Text excerpt –
━━━━━━━━━━━━━━━━━━━━
# New guy from Louisville Kentucky



## Ryan Engler (Feb 9, 2021)

Hello from Louisville Kentucky. Thinking about starting up a pull behind smoker business. Any tips? Any idea on earnings?

Any advise would help.  Thanks..now lets get smoking.


----------



## TNJAKE (Feb 9, 2021)

Welcome from Tennessee. The first thing you should check out are the regulations in place by your local health department regarding pop up bbq locations. Permits, food safety rules, etc.


----------



## JLeonard (Feb 9, 2021)

Welcome from North Mississippi!
Jim


----------



## Wurstmeister (Feb 9, 2021)

Welcome to the Forum Ryan.  You came to the right place to get answers to your questions.  These guys are something else!  The smoker looks like it's doing a great job and has some good size.   I'll yield to the experts on the equipment side and smoker/cooking issues.  But I can give you a spreadsheet to chew on that might help answer your question on earnings.  As for advice: Go with the experts in this and the resturant business as a whole. I would look into some of the resturant sites that I use for the "business management" side:  ServeSafe - ServSafe® - Food Handler, Manager and Responsible Alcohol Training - Home  food safety program for fundamental food safety issue,   Culinary Information for Professional Chefs - Chefs Resources (chefs-resources.com)  - great kitchen spreadsheets and resource information.
━━━━━━━━━━━━━━━━━━━━
Available data –
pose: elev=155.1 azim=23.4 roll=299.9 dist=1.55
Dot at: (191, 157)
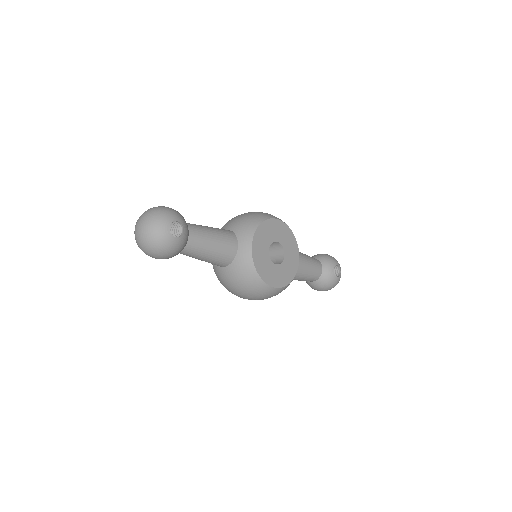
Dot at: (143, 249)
━━━━━━━━━━━━━━━━━━━━
What the task asks –
Retype the passage of the forum thread starting with "## Wurstmeister (Feb" and going on through "and resource information.". The material has nothing to do with the forum thread.

Solution for this exercise –
## Wurstmeister (Feb 9, 2021)

Welcome to the Forum Ryan.  You came to the right place to get answers to your questions.  These guys are something else!  The smoker looks like it's doing a great job and has some good size.   I'll yield to the experts on the equipment side and smoker/cooking issues.  But I can give you a spreadsheet to chew on that might help answer your question on earnings.  As for advice: Go with the experts in this and the resturant business as a whole. I would look into some of the resturant sites that I use for the "business management" side:  ServeSafe - ServSafe® - Food Handler, Manager and Responsible Alcohol Training - Home  food safety program for fundamental food safety issue,   Culinary Information for Professional Chefs - Chefs Resources (chefs-resources.com)  - great kitchen spreadsheets and resource information.